Однако Настя понимала, что переубедить Глашу невозможно в силу ее тяжелого характера, можно даже сказать, упрямого. И больше она подругу ни с кем не знакомила, решив: ни один мужчина, во всяком случае из ее круга, ей не подойдет. «Тебе нужен святой, а с такими я не общаюсь», – грустно шутила Настя.

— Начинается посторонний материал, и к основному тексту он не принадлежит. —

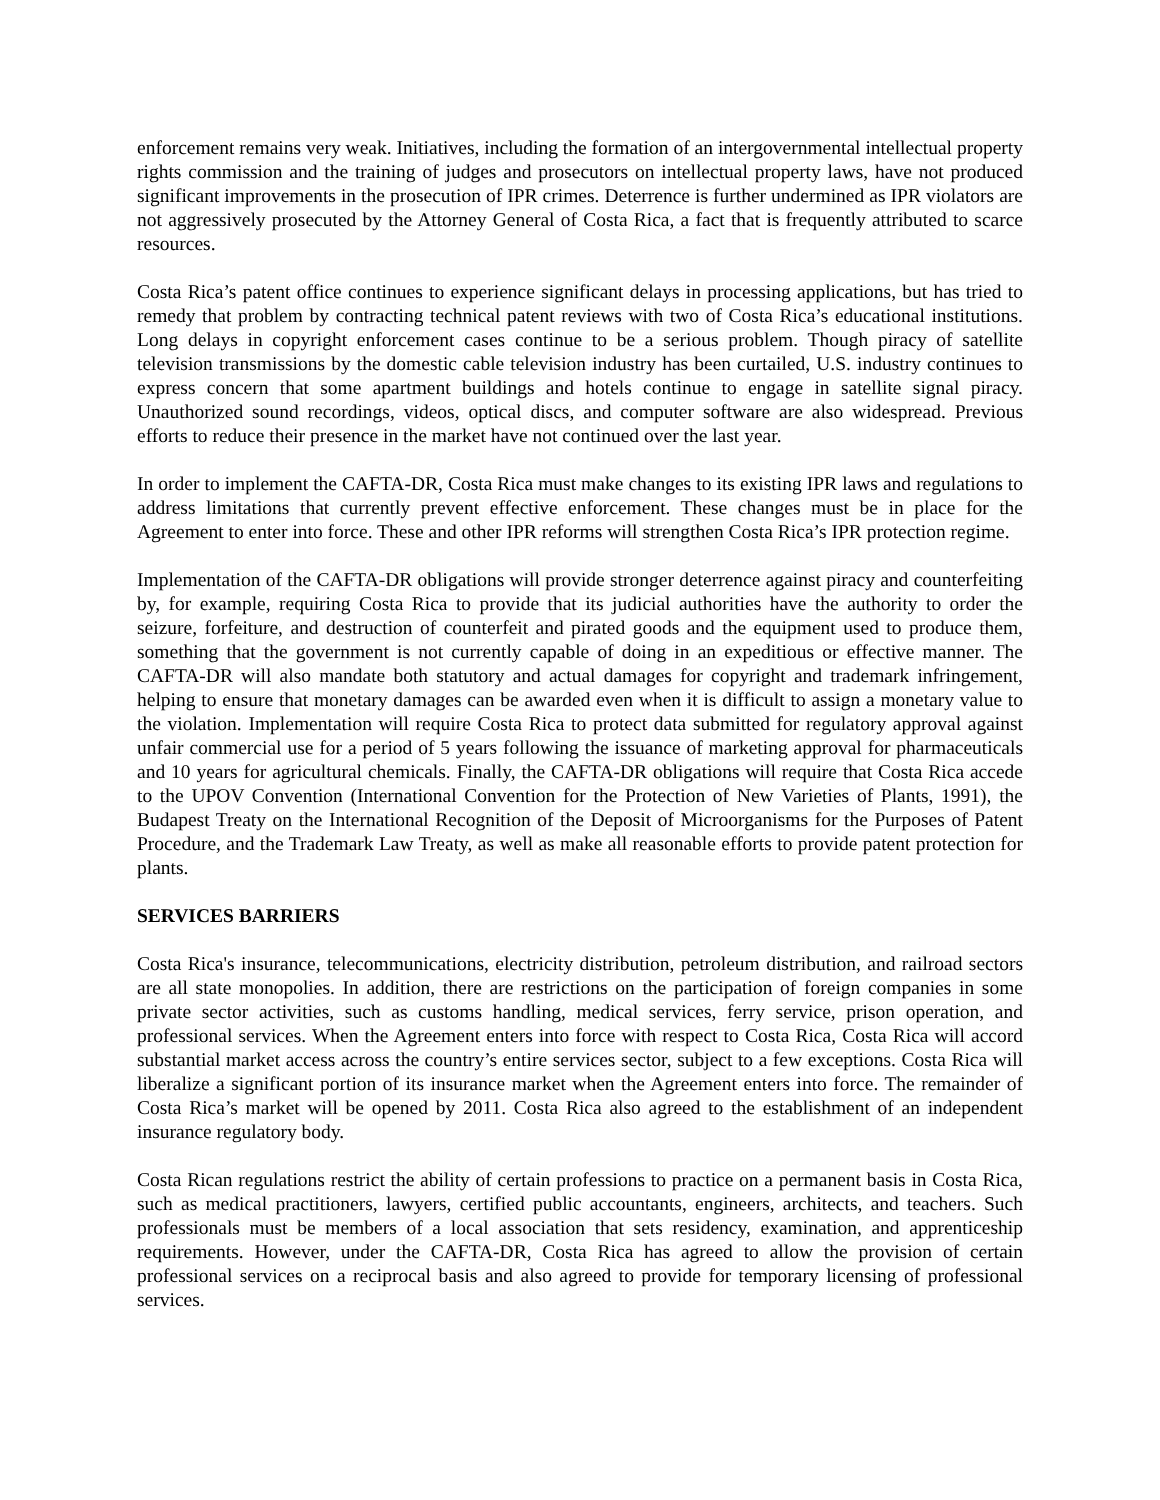enforcement remains very weak. Initiatives, including the formation of an intergovernmental intellectual property rights commission and the training of judges and prosecutors on intellectual property laws, have not produced significant improvements in the prosecution of IPR crimes. Deterrence is further undermined as IPR violators are not aggressively prosecuted by the Attorney General of Costa Rica, a fact that is frequently attributed to scarce resources.
Costa Rica’s patent office continues to experience significant delays in processing applications, but has tried to remedy that problem by contracting technical patent reviews with two of Costa Rica’s educational institutions. Long delays in copyright enforcement cases continue to be a serious problem. Though piracy of satellite television transmissions by the domestic cable television industry has been curtailed, U.S. industry continues to express concern that some apartment buildings and hotels continue to engage in satellite signal piracy. Unauthorized sound recordings, videos, optical discs, and computer software are also widespread. Previous efforts to reduce their presence in the market have not continued over the last year.
In order to implement the CAFTA-DR, Costa Rica must make changes to its existing IPR laws and regulations to address limitations that currently prevent effective enforcement. These changes must be in place for the Agreement to enter into force. These and other IPR reforms will strengthen Costa Rica’s IPR protection regime.
Implementation of the CAFTA-DR obligations will provide stronger deterrence against piracy and counterfeiting by, for example, requiring Costa Rica to provide that its judicial authorities have the authority to order the seizure, forfeiture, and destruction of counterfeit and pirated goods and the equipment used to produce them, something that the government is not currently capable of doing in an expeditious or effective manner. The CAFTA-DR will also mandate both statutory and actual damages for copyright and trademark infringement, helping to ensure that monetary damages can be awarded even when it is difficult to assign a monetary value to the violation. Implementation will require Costa Rica to protect data submitted for regulatory approval against unfair commercial use for a period of 5 years following the issuance of marketing approval for pharmaceuticals and 10 years for agricultural chemicals. Finally, the CAFTA-DR obligations will require that Costa Rica accede to the UPOV Convention (International Convention for the Protection of New Varieties of Plants, 1991), the Budapest Treaty on the International Recognition of the Deposit of Microorganisms for the Purposes of Patent Procedure, and the Trademark Law Treaty, as well as make all reasonable efforts to provide patent protection for plants.
SERVICES BARRIERS
Costa Rica's insurance, telecommunications, electricity distribution, petroleum distribution, and railroad sectors are all state monopolies. In addition, there are restrictions on the participation of foreign companies in some private sector activities, such as customs handling, medical services, ferry service, prison operation, and professional services. When the Agreement enters into force with respect to Costa Rica, Costa Rica will accord substantial market access across the country’s entire services sector, subject to a few exceptions. Costa Rica will liberalize a significant portion of its insurance market when the Agreement enters into force. The remainder of Costa Rica’s market will be opened by 2011. Costa Rica also agreed to the establishment of an independent insurance regulatory body.
Costa Rican regulations restrict the ability of certain professions to practice on a permanent basis in Costa Rica, such as medical practitioners, lawyers, certified public accountants, engineers, architects, and teachers. Such professionals must be members of a local association that sets residency, examination, and apprenticeship requirements. However, under the CAFTA-DR, Costa Rica has agreed to allow the provision of certain professional services on a reciprocal basis and also agreed to provide for temporary licensing of professional services.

А сама Глаша ожесточилась по отношению к мужчинам, замечая только их недостатки и держа всех на большом расстоянии от себя.
– Я вижу хороших мужчин, ты не думай, я же не слепая. Но это всегда сильно волнующиеся за попавших в больницу детей отцы, которые приезжают ко мне со своими женами, – говорила она Насте в моменты откровенного разговора. – То есть они женаты, у всех дети… Свободны только те, кто никому не нужен. И мне в том числе.
А дальше в карьере Глаши произошел значимый скачок. Ее разыскал бывший однокурсник, который после окончания института не стал врачом, а пошел в бизнес, связанный с медициной. Он стал крупным дистрибьютором, специализирующимся в продвижении очень качественного немецкого оборудования для операционных. Звали его Геннадий Столяров, и явился он к Глаше прямо в ординаторскую рано утром.
– Тут-тук-тук…
Глафира Геннадьевна подняла глаза от своего скромного стола, то есть от очередной истории болезни, и увидела букет цветов небывалых размеров на ногах в светлых брюках. Затем цветы отодвинулись в сторону, и появилось круглое, довольное, по-мальчишески веселое лицо.